17. The method of claim 16, further comprising:

providing the first identifier value as an input parameter to a data object of the one or more data objects; and

based on receiving the first identifier value, instantiating the data object of the one or more data objects that comprises the input parameter from a data object that does not comprise the input parameter.

18. The method of claim 16, further comprising:

establishing a session between an application and the data store, wherein the user impersonation variable is a session variable.

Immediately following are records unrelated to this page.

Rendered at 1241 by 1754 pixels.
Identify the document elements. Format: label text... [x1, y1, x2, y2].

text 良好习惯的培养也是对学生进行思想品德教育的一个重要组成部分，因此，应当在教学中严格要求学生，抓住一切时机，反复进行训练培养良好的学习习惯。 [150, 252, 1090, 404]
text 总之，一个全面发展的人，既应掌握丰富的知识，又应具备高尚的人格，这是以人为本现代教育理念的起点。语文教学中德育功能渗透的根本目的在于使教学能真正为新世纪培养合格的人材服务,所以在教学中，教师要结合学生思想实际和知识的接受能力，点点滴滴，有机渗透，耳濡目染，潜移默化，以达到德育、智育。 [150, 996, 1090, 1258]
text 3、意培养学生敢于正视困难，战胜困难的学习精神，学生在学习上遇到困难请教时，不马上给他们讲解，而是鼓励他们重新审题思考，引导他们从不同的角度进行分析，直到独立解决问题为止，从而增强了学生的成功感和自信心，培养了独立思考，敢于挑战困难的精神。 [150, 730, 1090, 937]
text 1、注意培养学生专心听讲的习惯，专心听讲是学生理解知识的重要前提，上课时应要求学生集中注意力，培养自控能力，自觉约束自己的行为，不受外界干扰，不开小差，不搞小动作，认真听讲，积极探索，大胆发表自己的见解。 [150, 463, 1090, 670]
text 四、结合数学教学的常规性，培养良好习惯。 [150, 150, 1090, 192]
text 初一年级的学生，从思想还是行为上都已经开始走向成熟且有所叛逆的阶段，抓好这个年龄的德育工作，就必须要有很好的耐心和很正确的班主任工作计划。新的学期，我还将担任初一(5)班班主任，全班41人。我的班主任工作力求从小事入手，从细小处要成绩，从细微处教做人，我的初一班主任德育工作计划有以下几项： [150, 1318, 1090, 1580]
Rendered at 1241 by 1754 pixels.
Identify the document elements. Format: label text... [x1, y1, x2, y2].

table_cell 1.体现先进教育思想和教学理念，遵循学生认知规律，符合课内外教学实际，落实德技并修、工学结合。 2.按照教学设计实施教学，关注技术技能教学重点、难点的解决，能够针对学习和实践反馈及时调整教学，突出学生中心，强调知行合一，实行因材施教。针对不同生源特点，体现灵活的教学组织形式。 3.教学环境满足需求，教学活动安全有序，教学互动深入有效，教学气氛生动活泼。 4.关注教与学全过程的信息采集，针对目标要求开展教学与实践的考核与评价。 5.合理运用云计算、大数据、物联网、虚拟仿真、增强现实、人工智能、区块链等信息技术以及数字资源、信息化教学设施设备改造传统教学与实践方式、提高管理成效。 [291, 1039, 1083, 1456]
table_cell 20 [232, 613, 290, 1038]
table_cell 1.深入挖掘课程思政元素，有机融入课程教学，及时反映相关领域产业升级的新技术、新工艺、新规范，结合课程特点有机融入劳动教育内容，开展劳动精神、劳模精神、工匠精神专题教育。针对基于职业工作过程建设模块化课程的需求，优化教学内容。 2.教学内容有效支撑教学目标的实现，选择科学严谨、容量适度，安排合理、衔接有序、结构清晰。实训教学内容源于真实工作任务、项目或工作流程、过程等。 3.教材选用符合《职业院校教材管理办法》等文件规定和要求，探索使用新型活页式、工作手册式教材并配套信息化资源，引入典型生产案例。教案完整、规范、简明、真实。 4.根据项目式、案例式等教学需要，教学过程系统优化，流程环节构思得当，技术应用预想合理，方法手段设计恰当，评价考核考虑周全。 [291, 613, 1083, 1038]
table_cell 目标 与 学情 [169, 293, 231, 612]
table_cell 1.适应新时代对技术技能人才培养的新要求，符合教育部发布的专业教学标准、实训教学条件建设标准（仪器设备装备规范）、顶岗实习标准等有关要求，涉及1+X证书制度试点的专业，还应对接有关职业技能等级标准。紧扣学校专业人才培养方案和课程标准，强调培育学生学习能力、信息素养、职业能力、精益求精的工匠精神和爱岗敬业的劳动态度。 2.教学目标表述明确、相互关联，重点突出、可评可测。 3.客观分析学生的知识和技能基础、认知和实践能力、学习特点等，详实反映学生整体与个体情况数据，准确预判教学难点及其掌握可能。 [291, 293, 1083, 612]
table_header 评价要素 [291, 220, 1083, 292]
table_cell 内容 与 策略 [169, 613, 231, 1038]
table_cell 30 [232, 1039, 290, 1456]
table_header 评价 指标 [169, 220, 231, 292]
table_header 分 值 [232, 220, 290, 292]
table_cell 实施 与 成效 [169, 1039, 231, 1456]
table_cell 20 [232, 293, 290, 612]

19. One or more non-transitory computer-readable storage media comprising:

computer-executable instructions that, when executed by a computing system comprising at least one hardware processor and at least one memory coupled to the at least one hardware processor, cause the computing system to receive a first identifier value of a first user to be impersonated;

computer-executable instructions that, when executed by the computing system, cause the computing system to, in a data store, assign the first identifier value to a user impersonation variable;

computer-executable instructions that, when executed by the computing system, cause the computing system to receive a query, the query accessing one or more data objects subject to data access controls, where the query is associated with a second identifier value of a user issuing the query, where the second identifier value is different from the first identifier value;

computer-executable instructions that, when executed by the computing system, cause the computing system to execute the query, the executing comprising using the first identifier value to filter query requests using data access controls specified for the first identifier value; and

computer-executable instructions that, when executed by the computing system, cause the computing system to return filtered query results in response to the query.

20. The one or more computer-readable storage media of claim 19, further comprising:

computer-executable instructions that, when executed by the computing system, cause the computing system to establish a session between an application and the data store, wherein the user impersonation variable is a session variable.